** Opening MATERIAL FOR THIS TASK block **
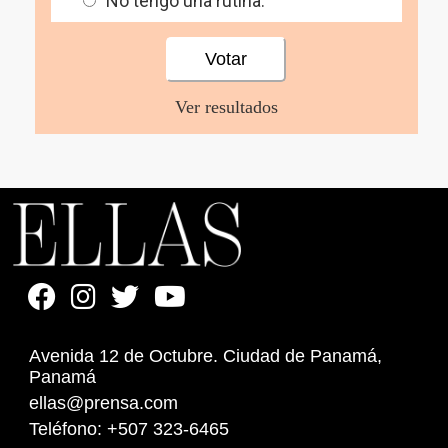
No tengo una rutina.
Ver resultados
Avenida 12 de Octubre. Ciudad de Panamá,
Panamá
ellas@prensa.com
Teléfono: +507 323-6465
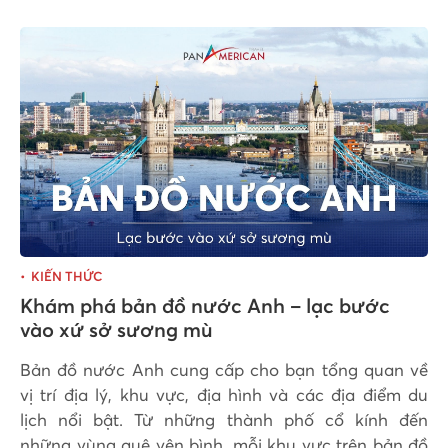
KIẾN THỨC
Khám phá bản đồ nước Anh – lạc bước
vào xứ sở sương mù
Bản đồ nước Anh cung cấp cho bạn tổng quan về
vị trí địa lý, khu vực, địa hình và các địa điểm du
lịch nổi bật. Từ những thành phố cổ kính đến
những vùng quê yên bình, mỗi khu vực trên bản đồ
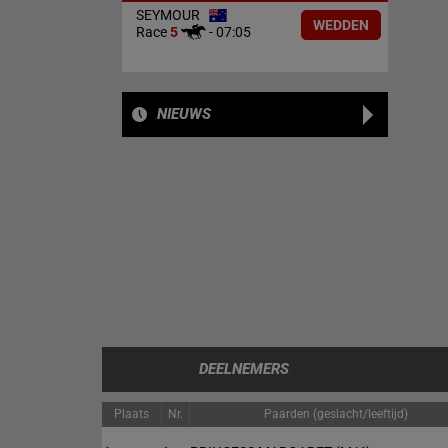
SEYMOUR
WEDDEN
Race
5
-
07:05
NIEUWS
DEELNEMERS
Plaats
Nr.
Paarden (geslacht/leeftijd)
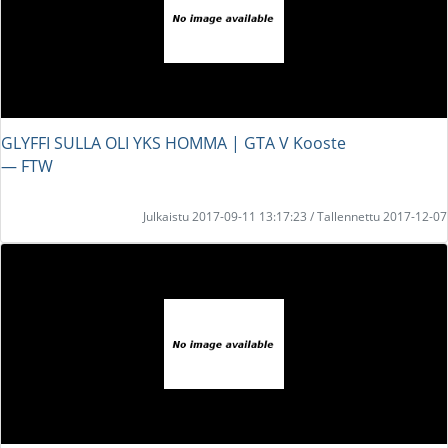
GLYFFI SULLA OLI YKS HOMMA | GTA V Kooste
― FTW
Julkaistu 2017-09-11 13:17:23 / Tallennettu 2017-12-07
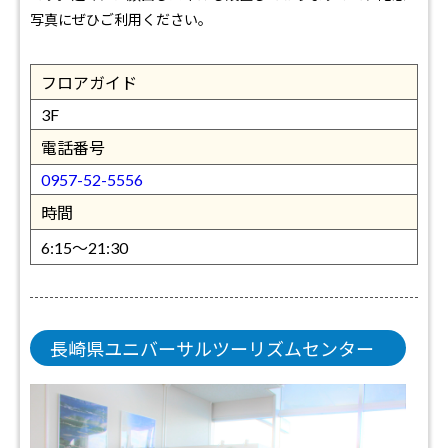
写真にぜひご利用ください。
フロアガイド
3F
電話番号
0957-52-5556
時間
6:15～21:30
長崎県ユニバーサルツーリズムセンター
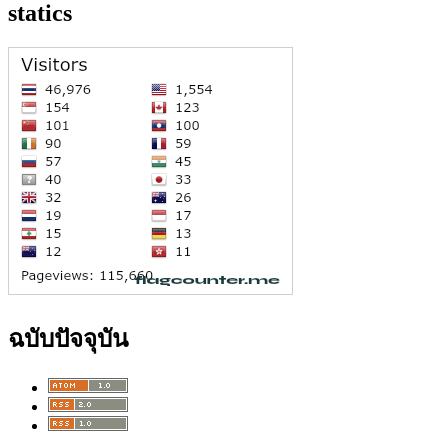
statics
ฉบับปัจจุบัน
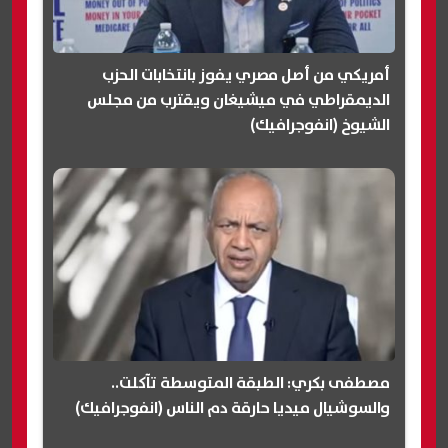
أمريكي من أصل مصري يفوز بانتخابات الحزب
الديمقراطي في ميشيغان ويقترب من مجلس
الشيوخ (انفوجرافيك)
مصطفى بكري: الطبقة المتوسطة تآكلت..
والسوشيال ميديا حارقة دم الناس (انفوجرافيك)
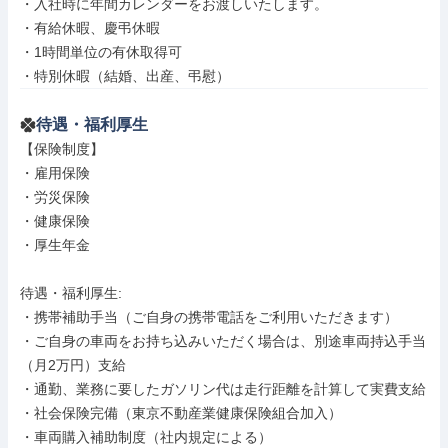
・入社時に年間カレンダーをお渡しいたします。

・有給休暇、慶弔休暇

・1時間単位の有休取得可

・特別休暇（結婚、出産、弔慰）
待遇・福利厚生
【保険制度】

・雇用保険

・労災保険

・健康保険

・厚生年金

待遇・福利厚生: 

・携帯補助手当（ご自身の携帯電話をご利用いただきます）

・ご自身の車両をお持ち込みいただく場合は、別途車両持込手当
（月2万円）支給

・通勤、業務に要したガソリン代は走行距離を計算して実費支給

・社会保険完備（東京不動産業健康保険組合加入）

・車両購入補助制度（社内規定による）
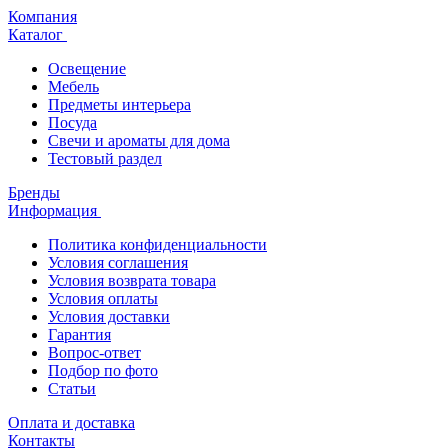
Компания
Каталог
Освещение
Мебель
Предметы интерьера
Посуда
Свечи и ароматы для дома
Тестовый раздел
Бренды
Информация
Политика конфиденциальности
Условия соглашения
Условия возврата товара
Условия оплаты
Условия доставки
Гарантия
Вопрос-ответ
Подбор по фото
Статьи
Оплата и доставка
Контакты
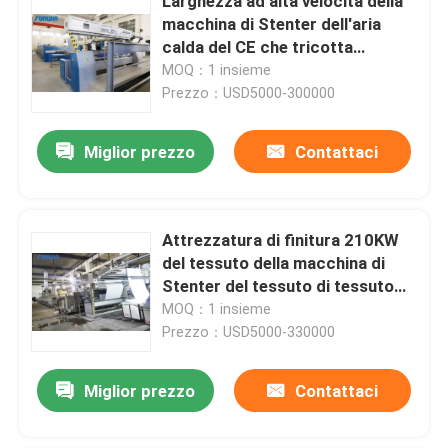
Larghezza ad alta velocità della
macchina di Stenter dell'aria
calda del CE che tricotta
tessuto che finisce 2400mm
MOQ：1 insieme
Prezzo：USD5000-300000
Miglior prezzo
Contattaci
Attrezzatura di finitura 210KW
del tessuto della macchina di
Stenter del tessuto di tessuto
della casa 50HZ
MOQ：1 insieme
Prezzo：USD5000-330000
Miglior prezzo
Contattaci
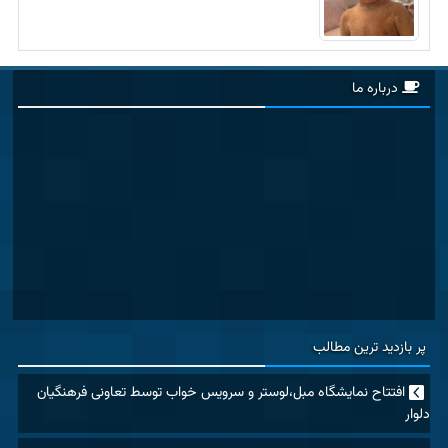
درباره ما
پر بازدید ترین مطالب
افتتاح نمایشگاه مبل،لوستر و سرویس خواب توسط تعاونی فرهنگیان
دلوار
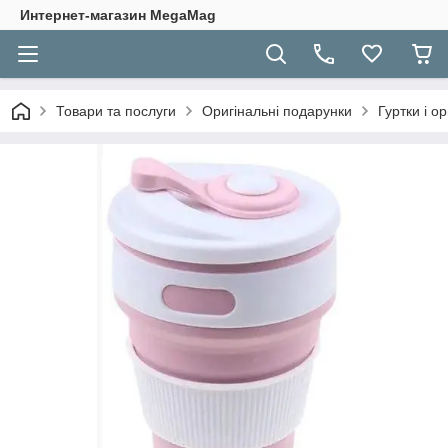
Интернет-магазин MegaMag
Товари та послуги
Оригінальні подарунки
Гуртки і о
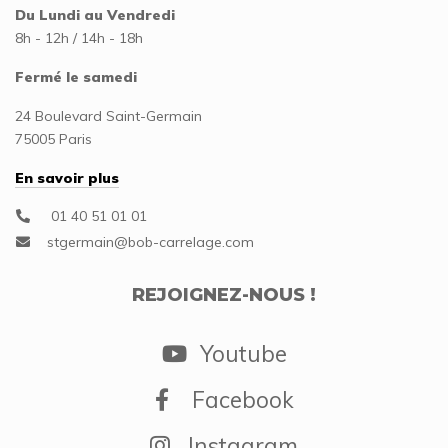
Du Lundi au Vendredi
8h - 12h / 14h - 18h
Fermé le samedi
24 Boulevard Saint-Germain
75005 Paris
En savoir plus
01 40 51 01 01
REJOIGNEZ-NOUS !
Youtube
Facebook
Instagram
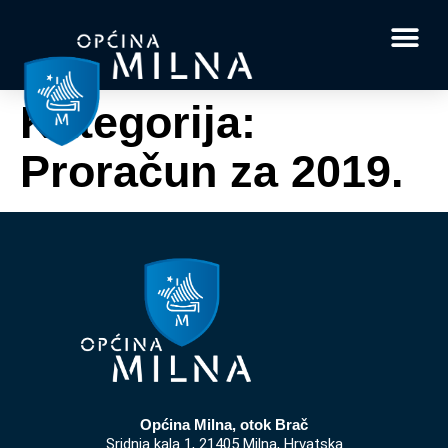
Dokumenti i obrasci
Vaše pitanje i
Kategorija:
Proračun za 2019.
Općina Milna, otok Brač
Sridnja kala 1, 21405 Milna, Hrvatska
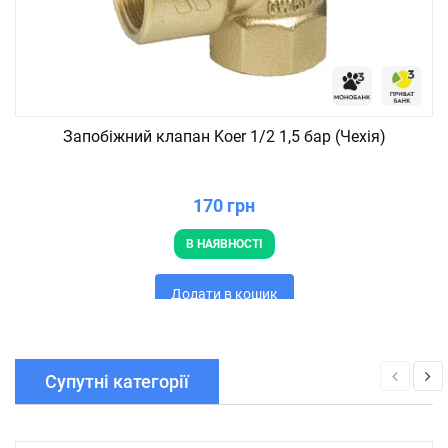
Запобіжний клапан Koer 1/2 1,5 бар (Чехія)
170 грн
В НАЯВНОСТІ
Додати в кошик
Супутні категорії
** Closing MATERIAL FOR THIS TASK block **
REQUIRED ACTION - Rewrite the records with every instance of "MOQ" changed to "Minimum order" and all other text unchanged. Omit the pictures.

WORKED SOLUTION -
No tengo una rutina.
Ver resultados
Avenida 12 de Octubre. Ciudad de Panamá,
Panamá
ellas@prensa.com
Teléfono: +507 323-6465
KIẾN THỨC
Khám phá bản đồ nước Anh – lạc bước
vào xứ sở sương mù
Bản đồ nước Anh cung cấp cho bạn tổng quan về
vị trí địa lý, khu vực, địa hình và các địa điểm du
lịch nổi bật. Từ những thành phố cổ kính đến
những vùng quê yên bình, mỗi khu vực trên bản đồ
SEYMOUR
WEDDEN
Race
5
-
07:05
NIEUWS
DEELNEMERS
Plaats
Nr.
Paarden (geslacht/leeftijd)
GLYFFI SULLA OLI YKS HOMMA | GTA V Kooste
― FTW
Julkaistu 2017-09-11 13:17:23 / Tallennettu 2017-12-07
写真にぜひご利用ください。
フロアガイド
3F
電話番号
0957-52-5556
時間
6:15～21:30
長崎県ユニバーサルツーリズムセンター
statics
ฉบับปัจจุบัน
أمريكي من أصل مصري يفوز بانتخابات الحزب
الديمقراطي في ميشيغان ويقترب من مجلس
الشيوخ (انفوجرافيك)
مصطفى بكري: الطبقة المتوسطة تآكلت..
والسوشيال ميديا حارقة دم الناس (انفوجرافيك)
・入社時に年間カレンダーをお渡しいたします。

・有給休暇、慶弔休暇

・1時間単位の有休取得可

・特別休暇（結婚、出産、弔慰）
待遇・福利厚生
【保険制度】

・雇用保険

・労災保険

・健康保険

・厚生年金

待遇・福利厚生: 

・携帯補助手当（ご自身の携帯電話をご利用いただきます）

・ご自身の車両をお持ち込みいただく場合は、別途車両持込手当
（月2万円）支給

・通勤、業務に要したガソリン代は走行距離を計算して実費支給

・社会保険完備（東京不動産業健康保険組合加入）

・車両購入補助制度（社内規定による）
Компания
Каталог
Освещение
Мебель
Предметы интерьера
Посуда
Свечи и ароматы для дома
Тестовый раздел
Бренды
Информация
Политика конфиденциальности
Условия соглашения
Условия возврата товара
Условия оплаты
Условия доставки
Гарантия
Вопрос-ответ
Подбор по фото
Статьи
Оплата и доставка
Контакты
Larghezza ad alta velocità della
macchina di Stenter dell'aria
calda del CE che tricotta
tessuto che finisce 2400mm
Minimum order：1 insieme
Prezzo：USD5000-300000
Miglior prezzo
Contattaci
Attrezzatura di finitura 210KW
del tessuto della macchina di
Stenter del tessuto di tessuto
della casa 50HZ
Minimum order：1 insieme
Prezzo：USD5000-330000
Miglior prezzo
Contattaci
درباره ما
پر بازدید ترین مطالب
افتتاح نمایشگاه مبل،لوستر و سرویس خواب توسط تعاونی فرهنگیان
دلوار
Интернет-магазин MegaMag
Товари та послуги
Оригінальні подарунки
Гуртки і о
Du Lundi au Vendredi
8h - 12h / 14h - 18h
Fermé le samedi
24 Boulevard Saint-Germain
75005 Paris
En savoir plus
01 40 51 01 01
REJOIGNEZ-NOUS !
Youtube
Facebook
Instagram
Dokumenti i obrasci
Vaše pitanje i
Kategorija:
Proračun za 2019.
Općina Milna, otok Brač
Sridnja kala 1, 21405 Milna, Hrvatska
Запобіжний клапан Koer 1/2 1,5 бар (Чехія)
170 грн
В НАЯВНОСТІ
Додати в кошик
Супутні категорії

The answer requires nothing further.